So I was strolling through a city centre throng the other day when I noticed a girl with a face like a vengeful banshee. Whoa, I thought, don't point those demonic peepers on me, I'm just here to take it easy. That was about all the thought I gave her as she walked by me and I set off in the opposite direction.
Imagine my surprise when, eight hundred metres or so later, the exact same girl walks by me with a face like hell on a bad day. Identical. Different dress.
Wow, I say to myself, now these harpies come in packs. There's probably a coven somewhere.
Now I know, they're probably twins and whatever, but it got me thinking again about cloning. Cloning hasn't been fashionable subject matter for a little while, but I think it's time we take a look at where we're headed, now that the big impending neon-drenched hovercar sci-fi reality we've all seen in films seems closer than ever.
First off, whatever laws we say we're passing, whatever measures the various governments say are in place, cloning humans is happening. If there's evil sci-fi sh*t to be done, and potentially profit to be made, someone will be doing it somewhere, most likely in a disused medical facility in Korea or something. I think we should accept that it's going on, and that's scary enough as is.
The scarier thing is, what happens when we start to like it?
The Cloning market will be driven by consumer trends, just like everything else. Cloning humans will lead to cloning body parts. Crushed your leg? F*ck it, have another. Buy one, get one free. Smoked so much you can't breathe? Here, have a fresh pair of lungs. They're yours, after all. We grew them from your DNA. It's, like, natural. Almost.
It's vanity. Once we can make ourselves new bits out of our old bits, we'll want whatever we can get. Tune-ups for bodies. New supple tits, new mega-gargantuan-gasp-inducing c*cks, new shapely asses, or even, wait for it, completely new bodies. Yeah, we've all seen The Sixth Day, and if we ever get to a stage where we can download our consciousnesses into other vessels, the sky's the limit. Today, you'll say, I fancy being a seventeen-year-old eskimo girl. Tomorrow, an eight-foot Inca warrior. You might want to know what sex is like for an obese old man. You might want to be a kid and go back to school for a week and be the popular bad boy sports star you never were. I don't know what you'll want. You might want to be a pigeon for all I know.

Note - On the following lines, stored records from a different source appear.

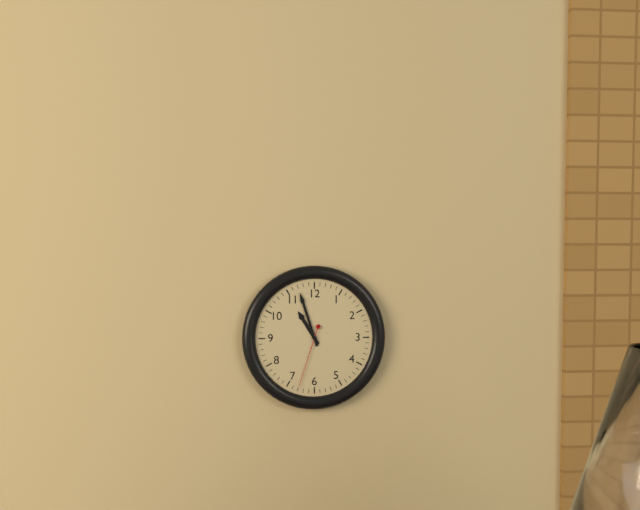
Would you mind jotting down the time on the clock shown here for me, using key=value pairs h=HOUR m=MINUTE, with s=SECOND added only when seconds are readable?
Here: h=10 m=57 s=33
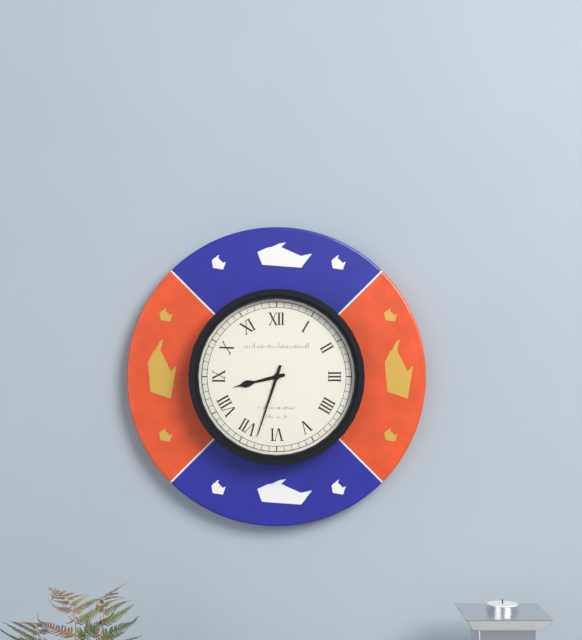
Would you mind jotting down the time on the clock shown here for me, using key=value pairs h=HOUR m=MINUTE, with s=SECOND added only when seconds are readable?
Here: h=8 m=33
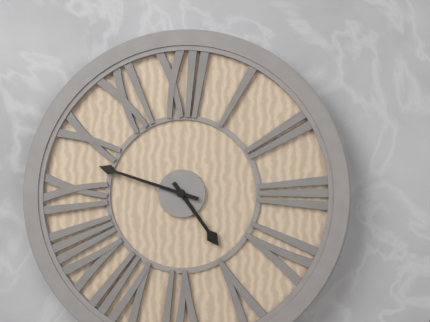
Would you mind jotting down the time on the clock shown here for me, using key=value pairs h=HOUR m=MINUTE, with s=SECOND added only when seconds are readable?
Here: h=4 m=48
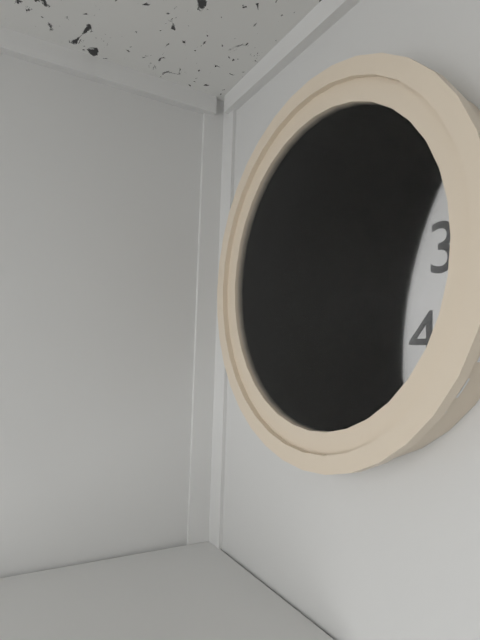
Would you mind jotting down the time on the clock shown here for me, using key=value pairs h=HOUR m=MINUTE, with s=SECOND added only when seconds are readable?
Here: h=11 m=23 s=42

The really frightening thing will be the inevitable day when human beings finally go digital. Someone will invent a way of mapping humans and turning us into infinitely manipulable human biological matter. Think about it: tweak anything and everything. A smaller chin, thicker hair, no more genital warts, absolutely no imperfections. The f*cking nanites will rewrite your DNA profile while-u-wait. And who won't want to be able to pimp their hide? You'll be gorgeous. You'll pay through the nose for a new nose that gets reshaped in seconds. If you don't like it, reset and start again. Like I said, you'll be gorgeous. Everyone who can afford it will be gorgeous. Eventually, like all technology, it'll get so cheap anyone can have it, even if they draw minimum wage.

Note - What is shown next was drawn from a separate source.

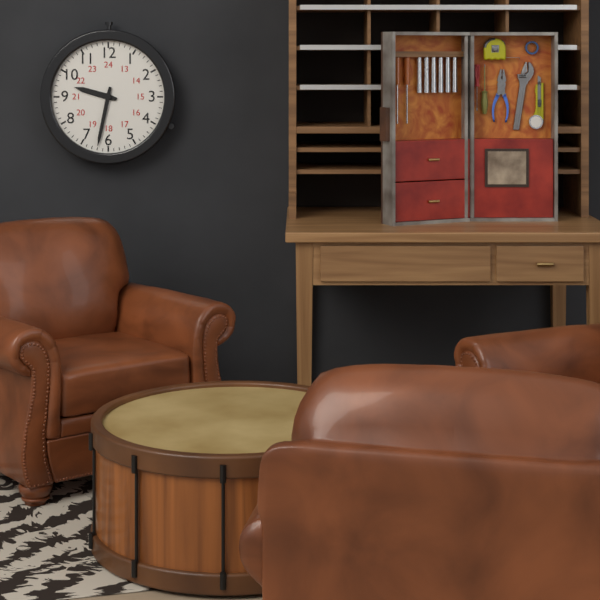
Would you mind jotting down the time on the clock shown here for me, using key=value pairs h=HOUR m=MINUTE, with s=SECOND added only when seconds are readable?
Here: h=9 m=32
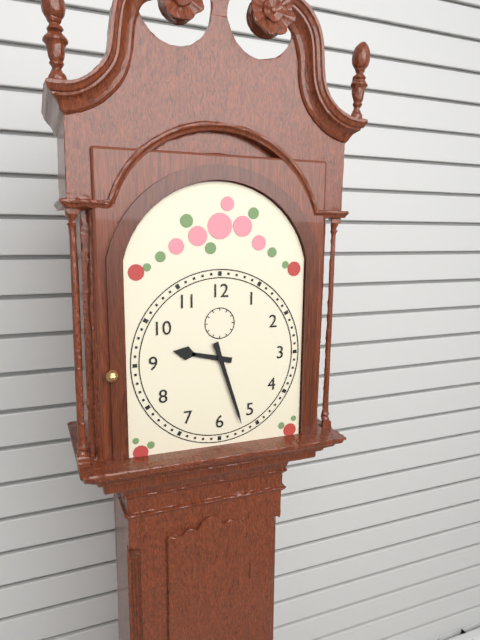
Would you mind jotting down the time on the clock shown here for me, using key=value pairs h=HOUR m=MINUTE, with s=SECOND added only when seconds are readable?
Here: h=9 m=27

Ugliness will be abolished almost overnight. A whole new system for rating beauty will have to be invented, because everybody is so f*cking achingly beautiful you want to cry, until pretty soon you become completely desensitised to beauty and elegance and perfection and it becomes fashionable to wear some ugliness again. A stylish mole here, a wandering eye there, just a splash of cellulite, a hint of a double chin, a smidgeon of subtle acne scarring. People will want to stand out from the crowd. We'll revere supermodels with moustaches. Well admire movie stars with visible nose hair and pot bellies.

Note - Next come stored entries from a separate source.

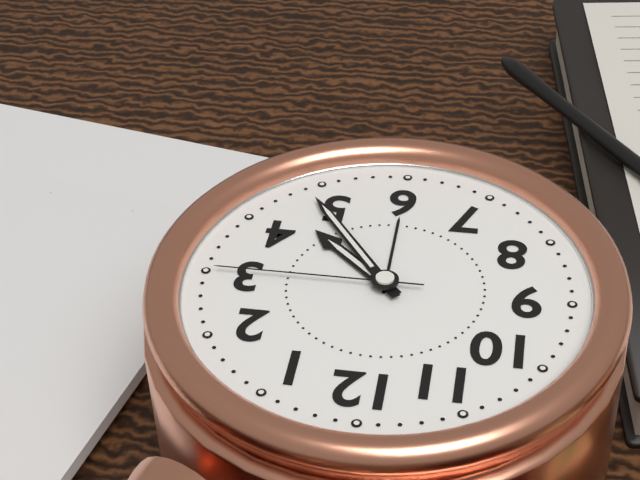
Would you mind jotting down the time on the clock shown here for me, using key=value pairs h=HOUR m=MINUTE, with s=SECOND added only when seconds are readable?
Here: h=4 m=24 s=15
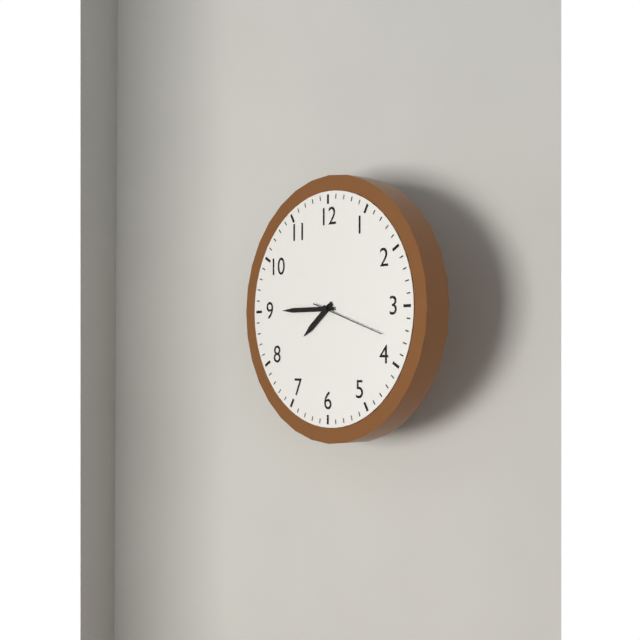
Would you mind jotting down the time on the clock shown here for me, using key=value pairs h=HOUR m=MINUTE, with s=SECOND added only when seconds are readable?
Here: h=7 m=45
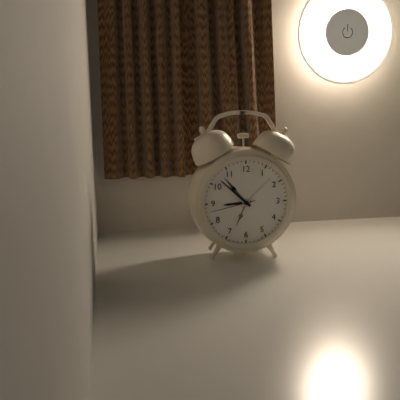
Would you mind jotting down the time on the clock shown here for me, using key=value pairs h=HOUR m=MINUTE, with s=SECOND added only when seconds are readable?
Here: h=8 m=52
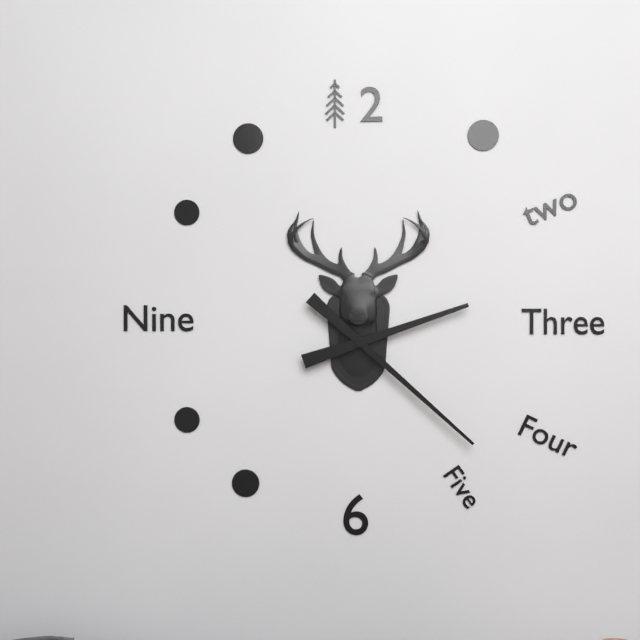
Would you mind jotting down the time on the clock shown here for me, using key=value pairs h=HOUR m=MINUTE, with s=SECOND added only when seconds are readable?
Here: h=2 m=22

When the human race goes digital, youll be able to clone anyone you like the look of for your own purposes. Download them off a torrent or something. Like your girlfriend? Clone her. One for f*cking, one for earning. Secretly want to bone her mum, or dad? Clone 'em. Keep them in the shed out back with the soundproofing and the sex toys.
You can have a pack of six blondes for a weekend. Or a rugby team. The f*cking evil scientists, they'll come up with a way to make clones disposable, just like everything else. Those blondes can be used for a weekend and then they'll evaporate after four days. No mess, no fuss. Life is cheap.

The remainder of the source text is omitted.